Belge Bölümü »
Günümüzdeki memuriyet kurallarının gereği, kendi iline, kendi doğum yeri olan ile yönetici yapılamayan memurlar genelde hemen yakındaki şehirlere tayinlerini yaptırarak bu şehirlerde yaşantılarını sürdürürler. Bundan dolayıdır ki Muğla, Aydın’ lı kamu yöneticileri için bir tercih sebebi olurken, Aydın’da Muğla’ lı kamu yöneticileri için bir tercih sebebi sayılmıştır.
70’li yıllarda Muğla’da kaç tane Aydın’ lı lise öğrencisi olduğunu bilemem ama Aydın’da yüzlerce lise öğrencisinin Muğla’ lı olduğuna bizzat tanıklık etmişimdir. Ortaokulları kendi il ve ilçelerinde okumalarına rağmen mesleki ve teknik lisede okumaları istenen bu öğrenciler ildeki o sıralar tek olan Muğla Endüstri Meslek ve Teknik Lisesi’nde okuyamadıkları için Aydın’a gelmişlerdi.
Muğla, o zamanlar sol grupların hâkim olduğu bir il olduğu için liselerine de sağ görüşlü, ailelerin ülkücü çocukları alınmıyor, onlar da herhangi bir riske girmemek adına çocuklarını en yakın il olan Aydın’a gönderiyorlardı.
Benim hayatıma Muğla ve Muğla’ lılar ilk olarak, o yıllarda öğrencilik yaptığım Aydın Teknik ve Endüstri Meslek Lisesi yıllarında girmiştir.
Ortaokul yıllarında olduğu gibi lise yıllarında da çalışarak okuduğum için her hafta sonu İzmir’e gelir, iki gün çalışıp Pazar akşamı tekrar Aydın’a dönerdim. Bu yolculuklarımızı otobüs yolculuklarına göre çok daha uygun olduğu için trenle yapardık.

Verilen Görev A »
Belge bölümüne göre, hafta sonları İzmir ile Aydın arasındaki yolculuklar neden trenle yapılırdı?

Sağlanan Veriler »

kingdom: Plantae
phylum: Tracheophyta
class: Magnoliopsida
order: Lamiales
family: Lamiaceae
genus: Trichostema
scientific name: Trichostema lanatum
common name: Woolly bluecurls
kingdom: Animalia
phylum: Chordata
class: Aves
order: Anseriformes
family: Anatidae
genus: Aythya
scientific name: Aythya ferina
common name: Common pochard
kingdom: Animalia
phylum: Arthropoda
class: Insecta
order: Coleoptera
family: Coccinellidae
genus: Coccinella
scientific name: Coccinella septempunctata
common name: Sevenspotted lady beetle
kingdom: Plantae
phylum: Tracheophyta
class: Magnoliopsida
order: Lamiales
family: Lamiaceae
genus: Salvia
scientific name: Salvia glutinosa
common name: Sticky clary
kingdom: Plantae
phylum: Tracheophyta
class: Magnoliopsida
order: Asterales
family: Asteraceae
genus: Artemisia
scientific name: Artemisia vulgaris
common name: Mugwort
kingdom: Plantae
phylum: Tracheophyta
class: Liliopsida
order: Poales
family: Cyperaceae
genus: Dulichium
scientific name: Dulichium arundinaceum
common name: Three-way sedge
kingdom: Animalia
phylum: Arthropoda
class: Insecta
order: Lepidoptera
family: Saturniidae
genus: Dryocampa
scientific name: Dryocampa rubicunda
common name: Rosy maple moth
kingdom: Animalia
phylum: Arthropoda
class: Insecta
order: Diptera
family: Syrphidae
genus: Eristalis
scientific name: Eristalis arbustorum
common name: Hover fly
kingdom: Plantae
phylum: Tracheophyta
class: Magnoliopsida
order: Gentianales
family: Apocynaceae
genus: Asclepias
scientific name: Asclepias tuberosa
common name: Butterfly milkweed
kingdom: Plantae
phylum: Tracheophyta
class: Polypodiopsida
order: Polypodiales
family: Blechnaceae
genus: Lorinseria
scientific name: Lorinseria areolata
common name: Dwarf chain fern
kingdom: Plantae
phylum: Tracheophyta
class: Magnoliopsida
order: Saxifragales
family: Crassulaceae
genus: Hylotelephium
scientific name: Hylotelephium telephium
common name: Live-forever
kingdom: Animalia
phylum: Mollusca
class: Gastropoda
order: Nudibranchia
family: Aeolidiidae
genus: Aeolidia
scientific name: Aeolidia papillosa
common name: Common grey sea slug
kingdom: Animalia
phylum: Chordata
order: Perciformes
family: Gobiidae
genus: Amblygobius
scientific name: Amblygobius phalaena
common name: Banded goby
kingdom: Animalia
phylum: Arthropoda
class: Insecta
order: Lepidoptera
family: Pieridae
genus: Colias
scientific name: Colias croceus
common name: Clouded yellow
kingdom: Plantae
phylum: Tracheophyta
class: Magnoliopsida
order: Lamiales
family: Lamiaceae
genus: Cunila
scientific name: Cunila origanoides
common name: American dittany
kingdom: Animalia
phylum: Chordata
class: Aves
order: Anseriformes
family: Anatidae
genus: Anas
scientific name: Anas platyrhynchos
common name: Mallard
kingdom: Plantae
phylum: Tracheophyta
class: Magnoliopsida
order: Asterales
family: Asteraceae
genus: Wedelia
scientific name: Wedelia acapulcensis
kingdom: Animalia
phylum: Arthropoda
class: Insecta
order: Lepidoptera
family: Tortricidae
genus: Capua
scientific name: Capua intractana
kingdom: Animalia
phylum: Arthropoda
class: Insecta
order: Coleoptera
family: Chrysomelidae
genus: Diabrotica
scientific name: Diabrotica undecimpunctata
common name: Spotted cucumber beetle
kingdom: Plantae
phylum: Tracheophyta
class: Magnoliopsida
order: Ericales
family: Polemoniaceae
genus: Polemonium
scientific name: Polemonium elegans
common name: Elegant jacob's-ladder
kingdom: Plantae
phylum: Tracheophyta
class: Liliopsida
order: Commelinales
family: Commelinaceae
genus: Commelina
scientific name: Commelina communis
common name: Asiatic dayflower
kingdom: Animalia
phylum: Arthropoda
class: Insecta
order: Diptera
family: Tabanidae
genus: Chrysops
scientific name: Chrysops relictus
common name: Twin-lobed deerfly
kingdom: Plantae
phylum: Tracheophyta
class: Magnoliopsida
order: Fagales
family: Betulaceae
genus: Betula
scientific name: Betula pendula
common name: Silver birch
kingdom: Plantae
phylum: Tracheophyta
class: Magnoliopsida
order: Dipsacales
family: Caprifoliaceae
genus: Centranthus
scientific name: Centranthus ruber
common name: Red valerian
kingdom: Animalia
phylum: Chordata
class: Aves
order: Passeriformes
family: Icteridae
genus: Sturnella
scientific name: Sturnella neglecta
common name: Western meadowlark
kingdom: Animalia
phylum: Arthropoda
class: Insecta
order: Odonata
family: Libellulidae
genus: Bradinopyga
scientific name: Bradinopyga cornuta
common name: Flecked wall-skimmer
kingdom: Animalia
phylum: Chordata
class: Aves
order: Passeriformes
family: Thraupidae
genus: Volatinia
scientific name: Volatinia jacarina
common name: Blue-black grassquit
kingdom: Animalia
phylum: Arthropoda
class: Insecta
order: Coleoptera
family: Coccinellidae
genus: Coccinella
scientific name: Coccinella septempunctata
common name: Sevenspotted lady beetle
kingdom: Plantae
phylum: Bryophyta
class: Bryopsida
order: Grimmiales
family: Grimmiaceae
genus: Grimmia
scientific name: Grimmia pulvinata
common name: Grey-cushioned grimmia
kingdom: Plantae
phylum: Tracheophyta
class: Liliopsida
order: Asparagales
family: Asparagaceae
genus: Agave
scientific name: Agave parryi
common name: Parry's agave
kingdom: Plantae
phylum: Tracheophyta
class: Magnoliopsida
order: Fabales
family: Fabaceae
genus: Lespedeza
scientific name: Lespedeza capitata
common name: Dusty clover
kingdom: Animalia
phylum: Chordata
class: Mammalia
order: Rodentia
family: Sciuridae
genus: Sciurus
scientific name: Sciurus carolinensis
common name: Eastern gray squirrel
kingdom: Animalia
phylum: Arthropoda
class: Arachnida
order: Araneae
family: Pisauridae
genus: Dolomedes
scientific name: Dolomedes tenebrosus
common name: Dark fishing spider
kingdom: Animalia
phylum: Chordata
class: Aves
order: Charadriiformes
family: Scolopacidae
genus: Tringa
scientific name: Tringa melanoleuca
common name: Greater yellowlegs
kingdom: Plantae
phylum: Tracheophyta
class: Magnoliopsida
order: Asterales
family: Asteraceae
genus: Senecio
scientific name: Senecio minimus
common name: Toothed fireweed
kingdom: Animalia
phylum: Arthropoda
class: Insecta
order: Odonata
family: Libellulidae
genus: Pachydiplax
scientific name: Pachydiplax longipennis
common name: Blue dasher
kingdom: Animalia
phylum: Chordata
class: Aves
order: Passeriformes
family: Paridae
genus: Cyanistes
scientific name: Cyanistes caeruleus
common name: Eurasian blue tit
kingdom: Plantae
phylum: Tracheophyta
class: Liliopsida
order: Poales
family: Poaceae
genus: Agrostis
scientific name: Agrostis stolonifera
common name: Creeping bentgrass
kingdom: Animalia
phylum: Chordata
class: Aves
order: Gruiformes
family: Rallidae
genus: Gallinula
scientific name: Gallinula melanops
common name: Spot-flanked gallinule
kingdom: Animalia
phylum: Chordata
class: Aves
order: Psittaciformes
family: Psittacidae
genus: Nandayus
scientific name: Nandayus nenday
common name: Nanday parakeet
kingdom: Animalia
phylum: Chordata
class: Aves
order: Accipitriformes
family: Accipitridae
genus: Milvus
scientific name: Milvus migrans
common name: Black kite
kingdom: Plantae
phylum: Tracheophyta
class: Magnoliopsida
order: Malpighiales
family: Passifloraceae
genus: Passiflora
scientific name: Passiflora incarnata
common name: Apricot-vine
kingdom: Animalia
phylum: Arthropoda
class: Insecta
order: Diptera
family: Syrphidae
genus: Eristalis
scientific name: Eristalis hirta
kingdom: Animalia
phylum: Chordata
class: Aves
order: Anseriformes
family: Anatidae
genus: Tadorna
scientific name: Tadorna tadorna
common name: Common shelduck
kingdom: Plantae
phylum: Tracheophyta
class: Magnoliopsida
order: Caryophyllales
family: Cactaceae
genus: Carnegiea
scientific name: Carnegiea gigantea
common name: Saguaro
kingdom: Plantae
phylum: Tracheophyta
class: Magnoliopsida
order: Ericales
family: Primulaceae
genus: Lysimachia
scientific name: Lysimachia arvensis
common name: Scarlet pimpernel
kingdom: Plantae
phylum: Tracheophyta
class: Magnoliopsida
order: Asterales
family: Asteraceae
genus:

Verilen Görev B »
Sağlanan satırlarda, "family: Aeolidiidae" ifadesini içeren satırdan başlayıp "common name: Clouded yellow" ifadesini içeren satır da dâhil olmak üzere aradaki tüm satırları aynen yazdırın.

Nihai Sonuç A »
Tren, otobüs yolculuklarına göre çok daha uygun olduğu için.

Nihai Sonuç B »
family: Aeolidiidae
genus: Aeolidia
scientific name: Aeolidia papillosa
common name: Common grey sea slug
kingdom: Animalia
phylum: Chordata
order: Perciformes
family: Gobiidae
genus: Amblygobius
scientific name: Amblygobius phalaena
common name: Banded goby
kingdom: Animalia
phylum: Arthropoda
class: Insecta
order: Lepidoptera
family: Pieridae
genus: Colias
scientific name: Colias croceus
common name: Clouded yellow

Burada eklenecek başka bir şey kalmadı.